I remember visiting Europe a few times over the decades (late 80s through early 2010s). I'd noticed an increase in smoking in Europe as I was noticing a decrease in the US. Someone might have more specific numbers/details/charts, but IIRC, cigarette companies were starting to ramp up marketing outside the US as they could see legislation coming and social support waning.
In my experience, it's still pretty prevalent in Central and Eastern Europe. I was able to smoke in a restaurant in Bulgaria three years ago, and you get nothing like the social disapproval for smoking you tend to in Western Europe (I've since stopped smoking cigarettes.)
It seemed relatively prevalent in Romania when I visited in 2018. And I didn't see it everywhere in Moscow in the early 2010s, but there was more of it than we see in the US daily. And... the other side of that is we have a lot more obese folks in the US than I've seen in various European places. We might be healthier from a smoking standpoint, but probably less healthy in other ways.

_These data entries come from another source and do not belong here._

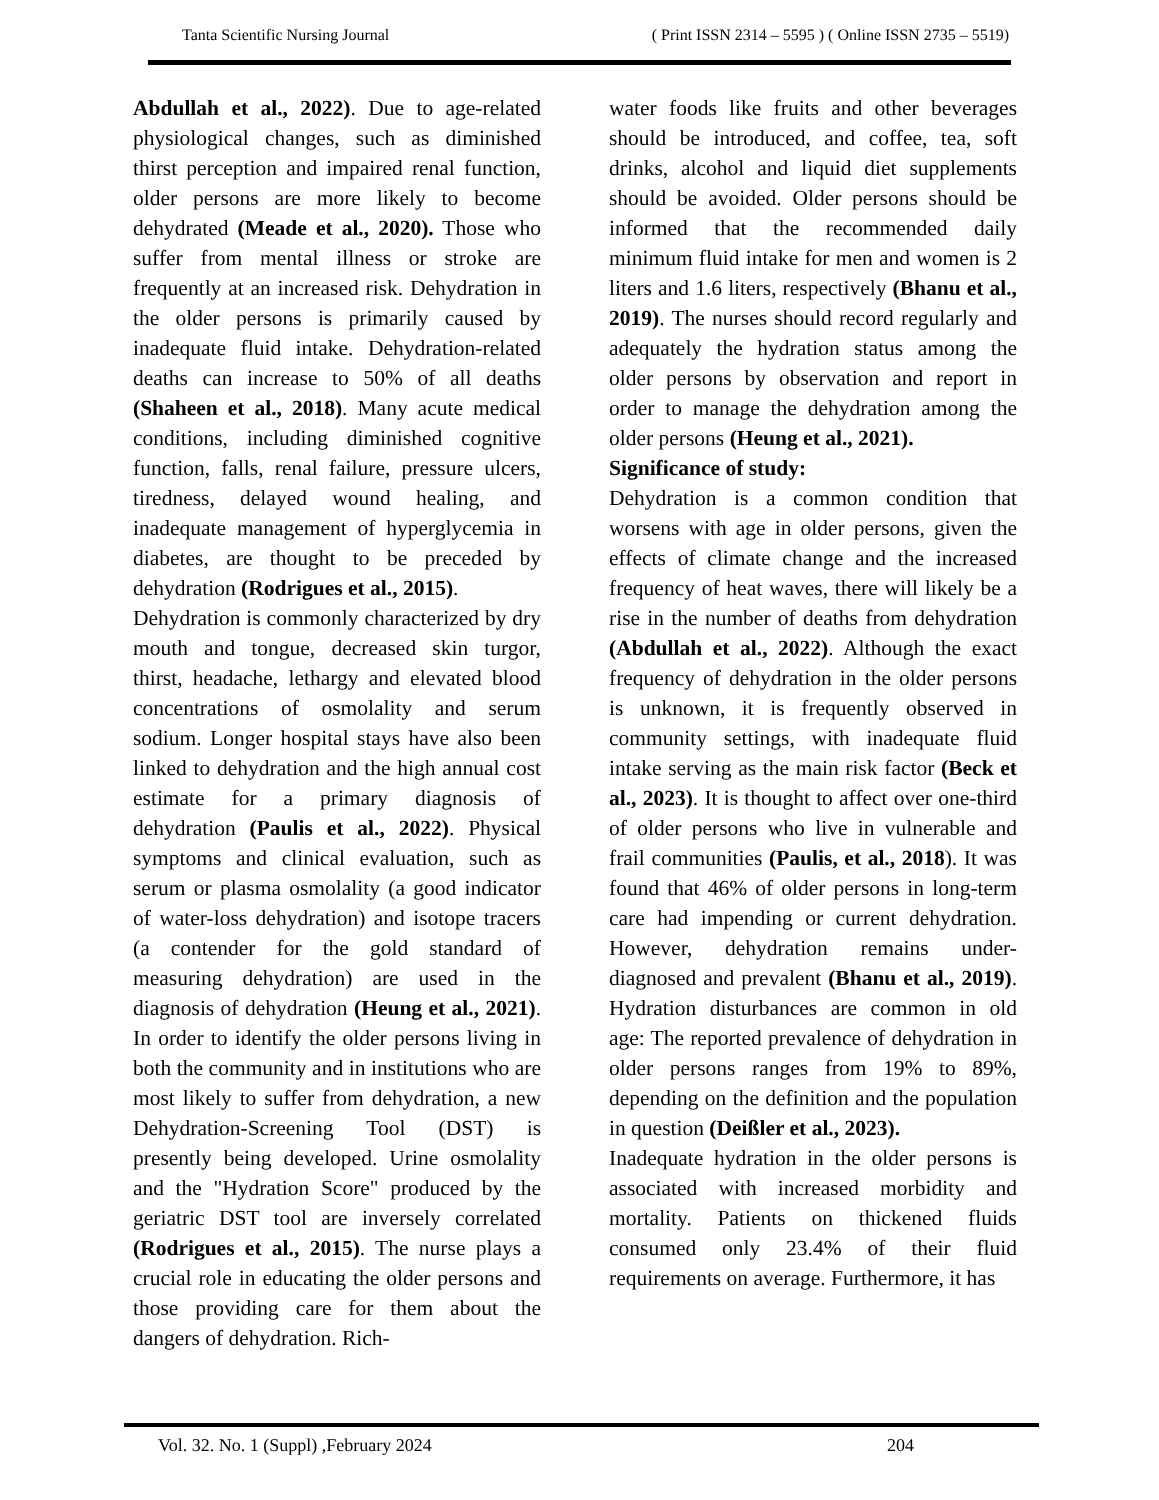Tanta Scientific Nursing Journal ( Print ISSN 2314 – 5595 ) ( Online ISSN 2735 – 5519)
Abdullah et al., 2022). Due to age-related physiological changes, such as diminished thirst perception and impaired renal function, older persons are more likely to become dehydrated (Meade et al., 2020). Those who suffer from mental illness or stroke are frequently at an increased risk. Dehydration in the older persons is primarily caused by inadequate fluid intake. Dehydration-related deaths can increase to 50% of all deaths (Shaheen et al., 2018). Many acute medical conditions, including diminished cognitive function, falls, renal failure, pressure ulcers, tiredness, delayed wound healing, and inadequate management of hyperglycemia in diabetes, are thought to be preceded by dehydration (Rodrigues et al., 2015).
Dehydration is commonly characterized by dry mouth and tongue, decreased skin turgor, thirst, headache, lethargy and elevated blood concentrations of osmolality and serum sodium. Longer hospital stays have also been linked to dehydration and the high annual cost estimate for a primary diagnosis of dehydration (Paulis et al., 2022). Physical symptoms and clinical evaluation, such as serum or plasma osmolality (a good indicator of water-loss dehydration) and isotope tracers (a contender for the gold standard of measuring dehydration) are used in the diagnosis of dehydration (Heung et al., 2021). In order to identify the older persons living in both the community and in institutions who are most likely to suffer from dehydration, a new Dehydration-Screening Tool (DST) is presently being developed. Urine osmolality and the "Hydration Score" produced by the geriatric DST tool are inversely correlated (Rodrigues et al., 2015). The nurse plays a crucial role in educating the older persons and those providing care for them about the dangers of dehydration. Rich-
water foods like fruits and other beverages should be introduced, and coffee, tea, soft drinks, alcohol and liquid diet supplements should be avoided. Older persons should be informed that the recommended daily minimum fluid intake for men and women is 2 liters and 1.6 liters, respectively (Bhanu et al., 2019). The nurses should record regularly and adequately the hydration status among the older persons by observation and report in order to manage the dehydration among the older persons (Heung et al., 2021).
Significance of study:
Dehydration is a common condition that worsens with age in older persons, given the effects of climate change and the increased frequency of heat waves, there will likely be a rise in the number of deaths from dehydration (Abdullah et al., 2022). Although the exact frequency of dehydration in the older persons is unknown, it is frequently observed in community settings, with inadequate fluid intake serving as the main risk factor (Beck et al., 2023). It is thought to affect over one-third of older persons who live in vulnerable and frail communities (Paulis, et al., 2018). It was found that 46% of older persons in long-term care had impending or current dehydration. However, dehydration remains under-diagnosed and prevalent (Bhanu et al., 2019). Hydration disturbances are common in old age: The reported prevalence of dehydration in older persons ranges from 19% to 89%, depending on the definition and the population in question (Deißler et al., 2023).
Inadequate hydration in the older persons is associated with increased morbidity and mortality. Patients on thickened fluids consumed only 23.4% of their fluid requirements on average. Furthermore, it has
Vol. 32. No. 1 (Suppl) ,February 2024 204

While obesity hits an all time high, one wonders if we traded one vice for another? Is it better to smoke if it means you eat less? Or vice versa? What's the tradeoff in health?
Are there more health problems as a result of smoking or obesity, in cases where one has made this trade?
It's so great watching literal decades of effort reducing a harm to literal children just evaporate because you can make it bubblegum flavored and nobody will stop you because you are rich.
Nowadays, I hardly see any smokers. They still have them outside night spots, but it's not many. I only caught the tail end of it, but it used to be all over the place, every single kind of establishment had to accommodate smoking in some way.
On this issue, it's worth looking up the statistic epistemology around how we discovered that smoking is bad for you. At the time a very famous statistician (Fischer?) maintained that we couldn't actually tell whether it was causal or not. In the end the evidence from various studies ruled out various competing hypotheses, for instance that people who are going to get cancer will somehow be more prone to smoke. IIRC they found a dataset of doctors and found the ones who smoked tended to die of cancer more often than those who didn't.